L’intervention américaine, déclenchée alors que les négociations avaient été enclenchées entre l’Europe et l’Iran, donne immédiatement au conflit une dimension mondiale.

Il n’y aura ni intervention russe ni chinoise en Iran – nous ne sommes pas à la veille d’une nouvelle guerre de Corée. Les deux alliés ne sont pas intervenus en Irak ou en Afghanistan. Mais il y a d’autres manières de s’impliquer, surtout lorsqu’il s’agit de défendre les réserves énergétiques chinoises ou l’armement en missiles russes.

La Russie est confrontée à la récession, mais profite de la hausse du prix du pétrole due au conflit.

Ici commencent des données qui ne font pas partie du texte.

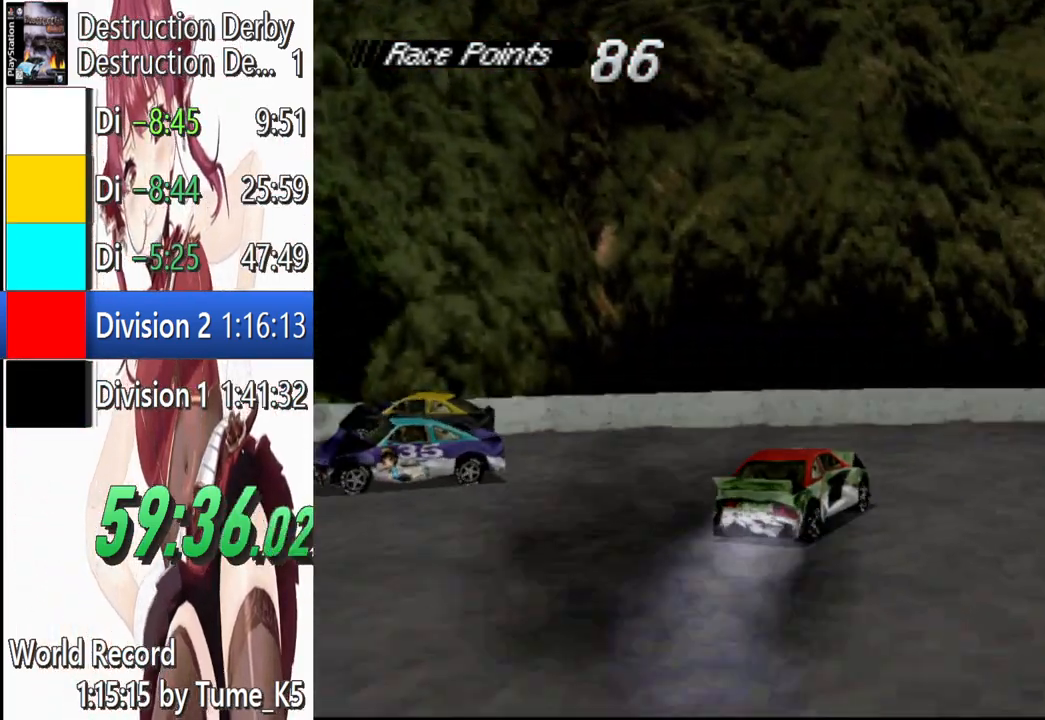
{"buttons": ["CROSS", "DPAD_RIGHT"], "left_stick": "center", "events": []}
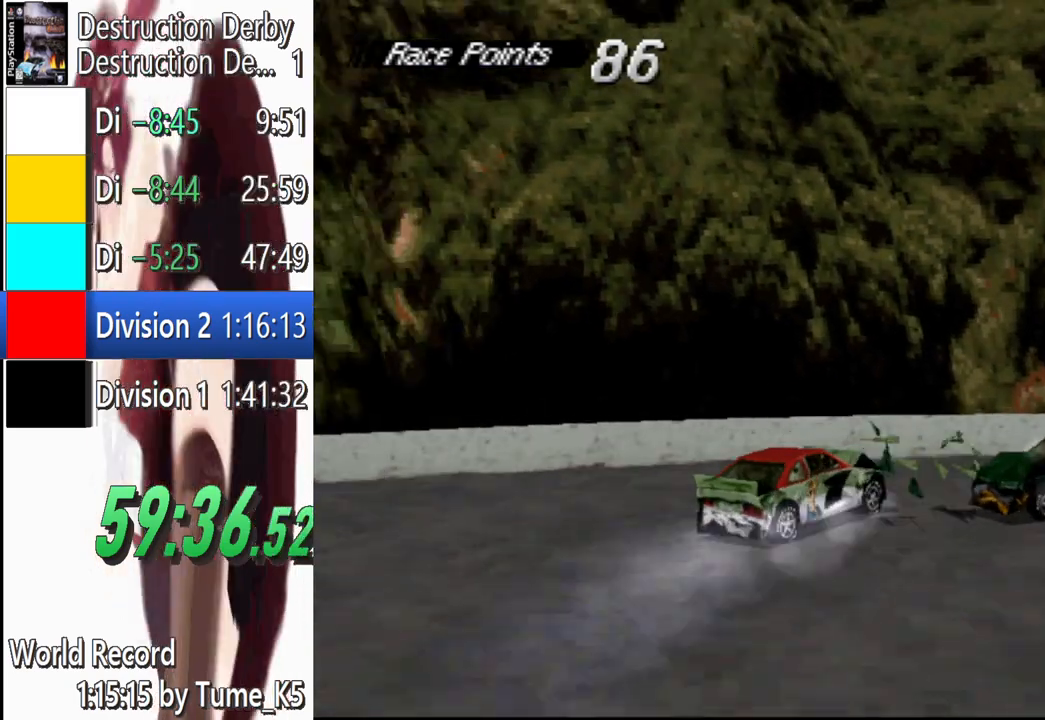
{"buttons": ["SQUARE"], "left_stick": "center", "events": [[380, "DPAD_RIGHT", "up"], [500, "CROSS", "up"], [500, "SQUARE", "down"]]}
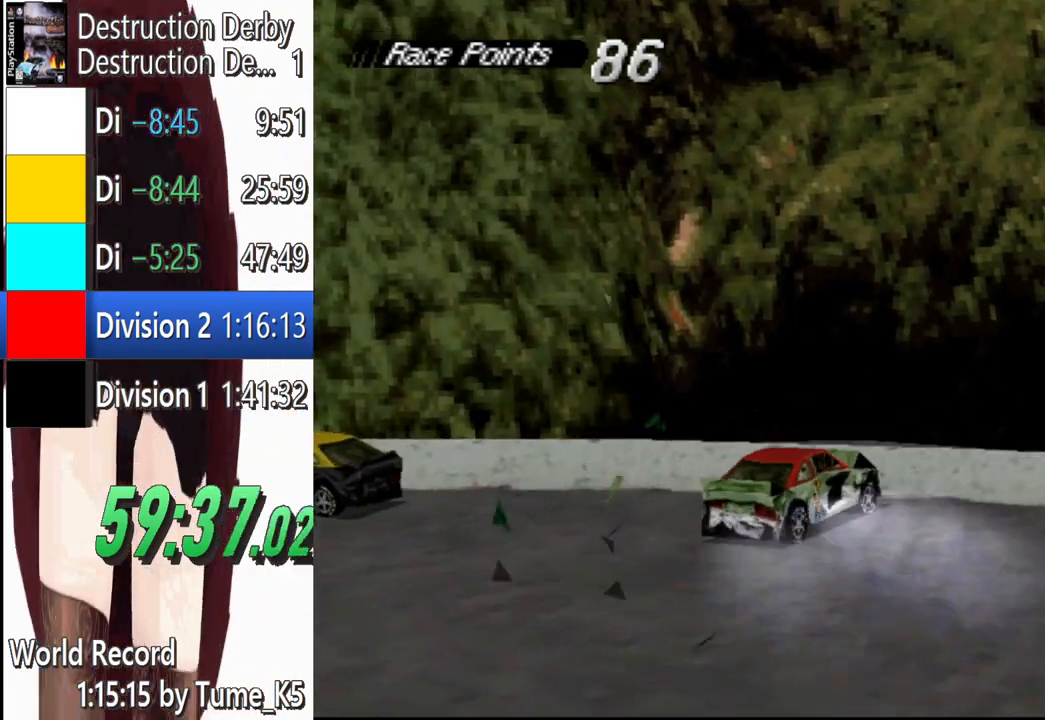
{"buttons": ["SQUARE"], "left_stick": "center", "events": []}
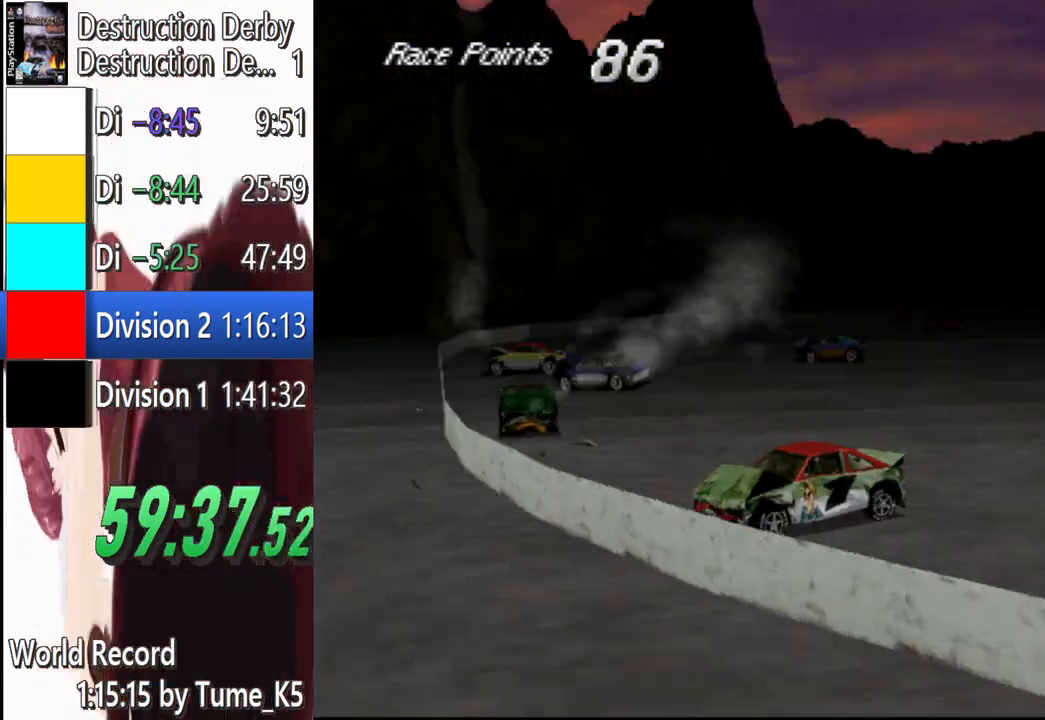
{"buttons": ["SQUARE", "DPAD_RIGHT"], "left_stick": "center", "events": [[300, "DPAD_RIGHT", "down"]]}
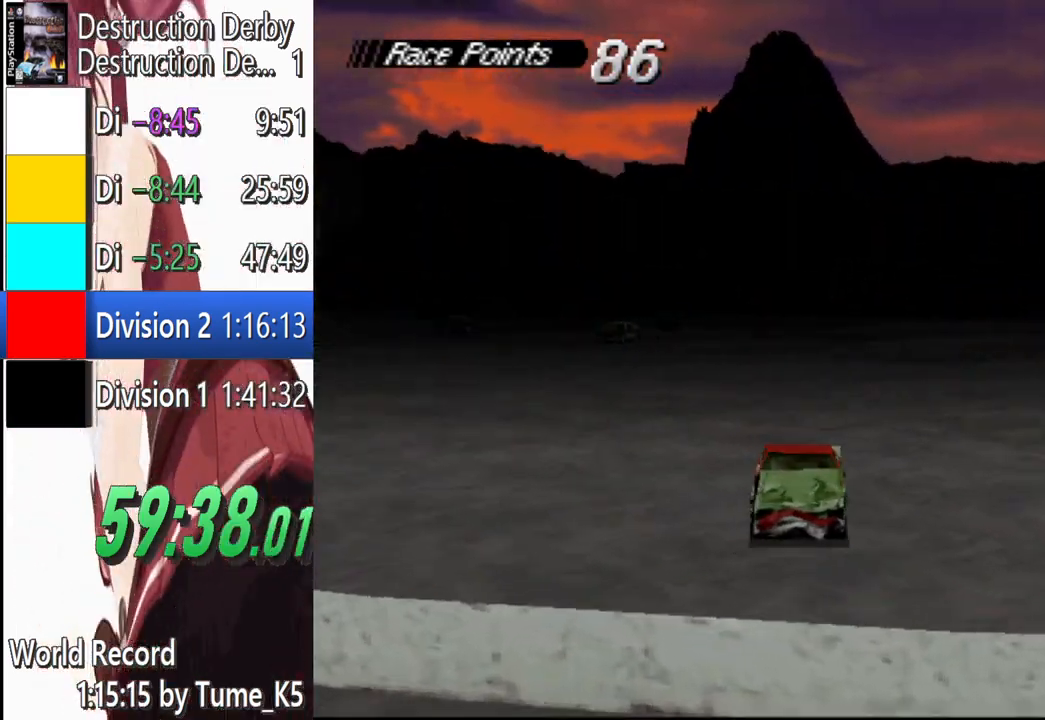
{"buttons": ["SQUARE", "DPAD_LEFT"], "left_stick": "center", "events": [[220, "DPAD_RIGHT", "up"], [420, "DPAD_LEFT", "down"]]}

Elle voit dans cette intervention la légitimation de sa guerre en Ukraine. La Chine va tirer argument à propos de Taïwan. Le Sud global va faire bloc, quelles que soient les arrière-pensées sur le régime chiite, renforçant l’emprise de l’empire du Milieu sur celui-ci. L’amertume de 1,6 milliard de musulmans n’est pas de très bon augure dans des pays comme l’Afghanistan ou le Pakistan, déjà sur les dents à propos du Cachemire. Pas plus qu’en Europe, particulièrement pour la communauté juive, déjà en proie à la montée de l’antisémitisme.
Mais en retour aussi, la montée du racisme contre la « 5e colonne » de l’islamisme que serait l’immigration. « Il ne fait pas bon d’être musulman en France », dit le très raisonnable recteur de la mosquée de Paris, Chems-Eddine Mohamed Hafiz, dans un silence assourdissant.

Il faut sortir le nez de l’entre-soi, de la toute-puissance occidentale, disant le droit et le non-droit à sa convenance. Il faut regarder les manifestations monstres à Alger, à Casablanca, dans toute l’Amérique latine, mais aussi devant l’ambassade des États-Unis à Jakarta, en Indonésie, où le tweet de solidarité avec Gaza a été liké 47 millions de fois dans ce pays. Ce n’est pas pour rien que le roi de Jordanie a envoyé sa famille en Grande-Bretagne. Et l’Égypte prend des mesures d’extrême sécurité. Enfin, si les États-Unis n’ont pu utiliser la base de Diego Garcia, c’est que le Premier ministre britannique n’a pas voulu être entraîné dans l’aventure...

Nous sommes entrés dans un autre monde : celui des guerres et des dictatures.